Real projective space, the quotient map and covering projection

Solution 1:

Let's think about what the equivalence relation we put on points of $S^n$ is. We identify antipodal points, which means that the fiber of a point in $\mathbb{R}P^n$ under the quotient map is just two opposite points. Similarly, if you look at the lift of a neighborhood in $\mathbb{R}P^n$, as long as it is small enough, it's just going to be two copies of that neighborhood on opposite ends of the sphere.

In dimensions one and two, we can quickly come up with a model for $\mathbb{R}P^n$ that we can put down on paper and stare at. For $n=1$, we start with the circle $S^1$. Our equivalence relation is to identify opposite points, so let's find a set of representative points on $S^1$ that are in bijection with points in $\mathbb{R}P^1$. Any line through the center of the circle will intersect at least one point in the upper half of the circle. Furthermore, the only line that intersects it in two places is the horizontal line. So this means that a set of representatives can be taken to be those $(x,y)$ on the circle with $y > 0$, along with one of the points $(1,0)$ and $(-1,0)$; it doesn't matter which.

So now we have $\mathbb{R}P^1$ as a set, and we want to make sure it has the right topology. A neighborhood of our exceptional point $(1,0)$ is "missing" some neighbors: it is also close to points of the form $(x,y)$ with $x > 0$ and $y< 0$ small. But these points get identified with $(-x,-y)$, which are just points on the other end of the upper half-circle. So this tells us that we need to "glue" together $(1,0)$ and $(-1,0)$. In our construction of $\mathbb{R}P^1$, we started with a half-open line segment, and then glued the ends together, and this is nothing more than a circle.

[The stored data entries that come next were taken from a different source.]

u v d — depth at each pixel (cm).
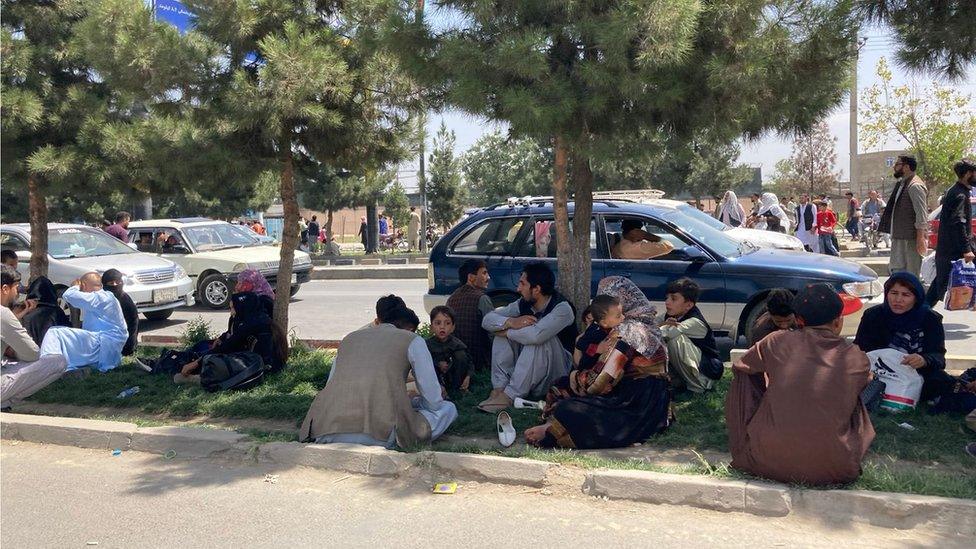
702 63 577
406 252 2942
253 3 727
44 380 743
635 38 551
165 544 455
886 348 602
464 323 762
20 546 457
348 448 562
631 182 2888
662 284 852
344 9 765
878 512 441
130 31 714
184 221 1648
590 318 623
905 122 2500
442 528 462
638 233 882
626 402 565
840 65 597
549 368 666
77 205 3036
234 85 707
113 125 820
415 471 541
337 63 716
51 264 1255
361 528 467
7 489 549
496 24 595
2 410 729
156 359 839
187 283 1330
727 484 469
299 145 809
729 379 701
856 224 2395
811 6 579
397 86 760
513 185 3331
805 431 457
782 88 603
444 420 595
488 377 743
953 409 579
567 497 498
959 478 469
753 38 578
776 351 482
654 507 479
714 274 834
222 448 597
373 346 585
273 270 1545
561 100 557
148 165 770
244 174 748
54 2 891
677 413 614
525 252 914
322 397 589
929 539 423
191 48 727
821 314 482
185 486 543
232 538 459
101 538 465
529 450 548
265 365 767
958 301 795
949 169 2412
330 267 2192
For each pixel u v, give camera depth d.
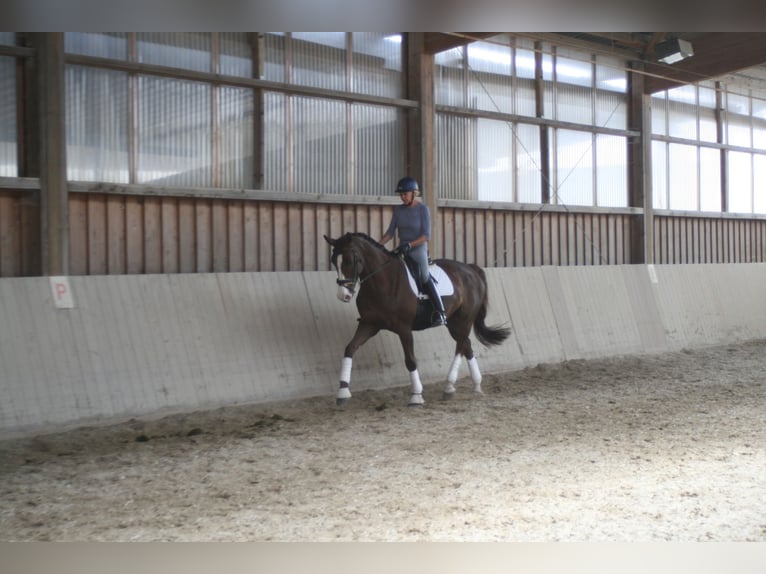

As for your question about fundamental groups (incidentally, the standard notation is to use a lowercase $\pi$), we only need to look at what happens to a generator of $\pi_1(S^1)$, the loop that goes around once. Since we built $\mathbb{R}P^1$ from $S^1$ essentially by shrinking our circle by a factor of two, we see that the loop that goes around the big circle $S^1$ once will go around the smaller circle $\mathbb{R}P^1$ twice.

You should think about what $\mathbb{R}P^2$ "looks like", as you can do an analogous construction to get a model for $\mathbb{R}P^2$ from $S^2$ like I did for $S^1$. What happens at the boundary gets more interesting, but it's something to think about.

Solution 2:

Why is $\mathbb R \mathbb P^1 \cong S^1$?

$f(e^{i\theta})=e^{i2\theta}$ maps $S^1$ onto $S^1$, it's continuous and $f(e^{i\theta_1})=f(e^{i\theta_1})$ if and only if $|\theta_1 - \theta_2| \in \{0, \pi\}$, i.e. when $e^{i\theta_1}$ and $e^{i\theta_1}$ are antipodal points of $S^1$. By universal property the quotient map $\tilde{f}:S^1/f=\mathbb{R}\mathbb P^1 \to S^1$ is continuos and it's now bijective. Being a continuous map between a compact space (quotient of a compact space) to an Hausdorff space (a subspace of an Hausdorff) it's closed, thus it's a homeomorphism.

Why is $q$ a covering projection?

A standard way to build coverings is to act with a group of homeomorphism on a space with some reasonable hypotesis and see the quotient space as result of a "folding" of the original space on itself. You can prove as an exercise that if $X$ is locally path connected and $G<Hom(X)$ is finite and acts freely on $X$, then the projection to the quotient $\pi:X\to X/G$ is a covering. In our case you can see $\mathbb{R}\mathbb{P}^n = S^n/G$ where $G=<a>$ is the group of order two generated by the antipodal map $a(x)=-x$ of $S^n$, that is a homeomorphism.

In fact, come to think of it, why is real projective space path connected?

The quotient of a path connected space is path connected, in fact if $\pi :X\to Y$ is the projection map and you take $y_1, y_2 \in Y$, than you can choose a path $\alpha$ in $X$ between $x_1 \in \pi^{-1}(y_1)$ and $x_2 \in \pi^{-1}(y_2)$, then $\pi\alpha$ gives a path between $y_1$ and $y_2$. If you know how to prove that $S^n$ is path connected for $n>0$ you are ok.